**TRECHO DO TEXTO**.
════════════════
Decacche alerta que o aumento de salários contribui para a pressão inflacionária, que só poderá ser controlada quando o câmbio russo se estabilizar.
"É um conflito distributivo. O salário aumenta e o empresário aumenta seu preço, porque o salário faz parte do seu custo [...] Isso gera uma pressão inflacionária, que só é interrompida quando o câmbio estabiliza", explicou o economista.
A boa notícia é que a moeda russa vem recuperando seu valor, apesar do cenário desfavorável. Após a alta nas taxas de juros, o rublo já havia se apreciado em relação ao dólar.
Nesta terça-feira (22), após a reabertura da Bolsa de Moscou depois de longo período de pausa nas transações, o rublo cresceu ainda mais. Fatores externos, como o aumento do preço do petróleo, teriam impactado positivamente a moeda russa.
════════════════
**REQUISITOS DA TAREFA**. Reproduza o trecho do texto sobre o rublo que vai de "A boa notícia" até "relação ao dólar.", renomeando "moeda russa" para "divisa russa".

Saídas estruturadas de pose
════════════════
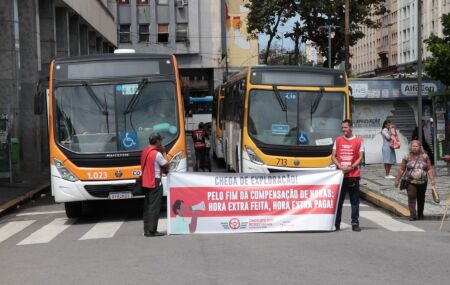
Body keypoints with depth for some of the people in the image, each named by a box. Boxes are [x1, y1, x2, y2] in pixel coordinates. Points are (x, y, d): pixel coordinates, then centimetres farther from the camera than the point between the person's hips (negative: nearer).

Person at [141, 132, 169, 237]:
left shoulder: (145, 151, 10)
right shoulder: (157, 154, -16)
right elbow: (167, 165, -9)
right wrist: (163, 153, 2)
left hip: (146, 182, 9)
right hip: (155, 182, -9)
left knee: (147, 206, 13)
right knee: (154, 207, -5)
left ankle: (147, 230, 16)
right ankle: (152, 230, -6)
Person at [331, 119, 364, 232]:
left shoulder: (359, 140, 3)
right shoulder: (338, 140, 10)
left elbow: (360, 158, 0)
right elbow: (333, 156, 7)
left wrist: (351, 167, -14)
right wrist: (340, 166, -10)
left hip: (353, 175, -1)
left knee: (355, 201, 2)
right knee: (338, 200, 4)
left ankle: (355, 223, 8)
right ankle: (336, 223, 10)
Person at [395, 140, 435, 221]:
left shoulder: (425, 156, 1)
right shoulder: (407, 157, -2)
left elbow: (429, 169, 1)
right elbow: (402, 169, 2)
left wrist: (432, 180, -7)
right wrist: (397, 180, 2)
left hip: (422, 182, 2)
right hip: (411, 182, -2)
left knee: (421, 199, 13)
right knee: (411, 197, -13)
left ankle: (420, 214, 29)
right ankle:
════════════════
**SUA SOLUÇÃO**.
A boa notícia é que a divisa russa vem recuperando seu valor, apesar do cenário desfavorável. Após a alta nas taxas de juros, o rublo já havia se apreciado em relação ao dólar.